Spark decoded

“Guy’s account,” said Henry, “is substantially the same as the others, with the most interesting exception that he gets Tol calls from London at between six and seven in the evening when the cheap rate is on. In his opinion the offender is a schoolboy.”

—Muriel Spark, Memento Mori (1958), chap. 11

 

A slip? Tol for toll? But here it is again:

“Nonsense,” said Dame Lettie. “A middle-aged man.”

“It is simple,” said Henry, “to trace a Tol call from London to the country. And yet the police have not traced any caller to Guy Leet at Stedrost.”

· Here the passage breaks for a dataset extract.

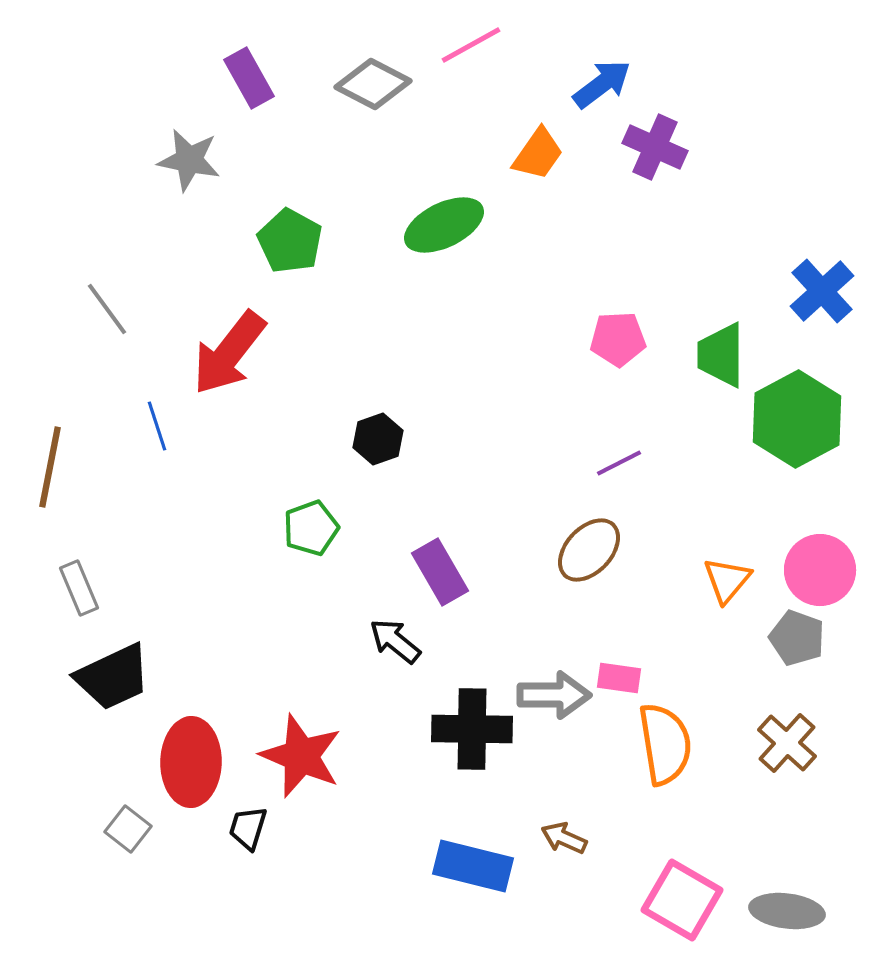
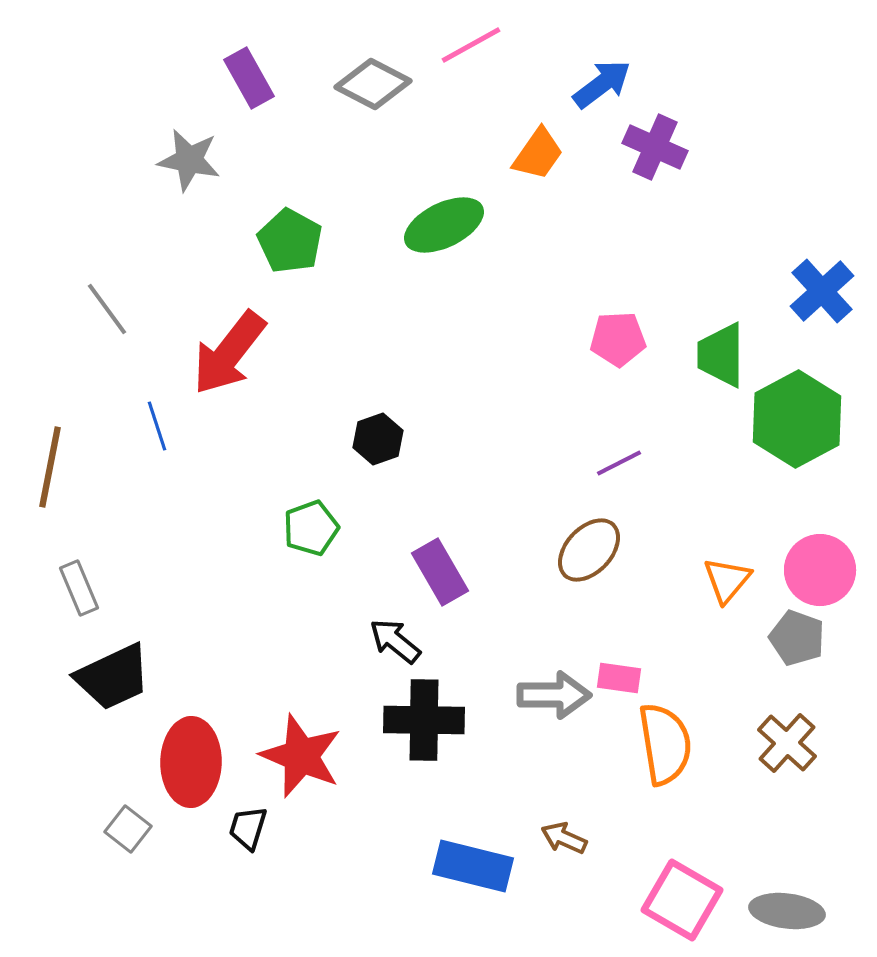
black cross at (472, 729): moved 48 px left, 9 px up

And indeed, Tol was a shorthand for placing a metered call within the London exchange:

Previously, making a trunk call involved what was known as ‘delay working’ where a subscriber booked long distance calls in advance and was later rung back by the operator when one of the trunk lines became available. Obviously, the greater the demand made on the exchange, the longer the wait. Under the new ‘Toll’ system subscribers were now able to ask the local operator for ‘Tol’ for calls to exchanges within the London Toll Area. They were then connected to the Toll operator who completed the call while the subscriber remained at the telephone. Later, as more automatic exchanges were introduced, the subscriber simply had to dial ‘TOL’ to be connected to the Toll operator.

Dialing TOL was a service like dialing TIM for the time, as fans of Tom Stoppard’s If You’ll Be Glad I’ll Be Frank know. Or dialing UMP to get cricket scores?!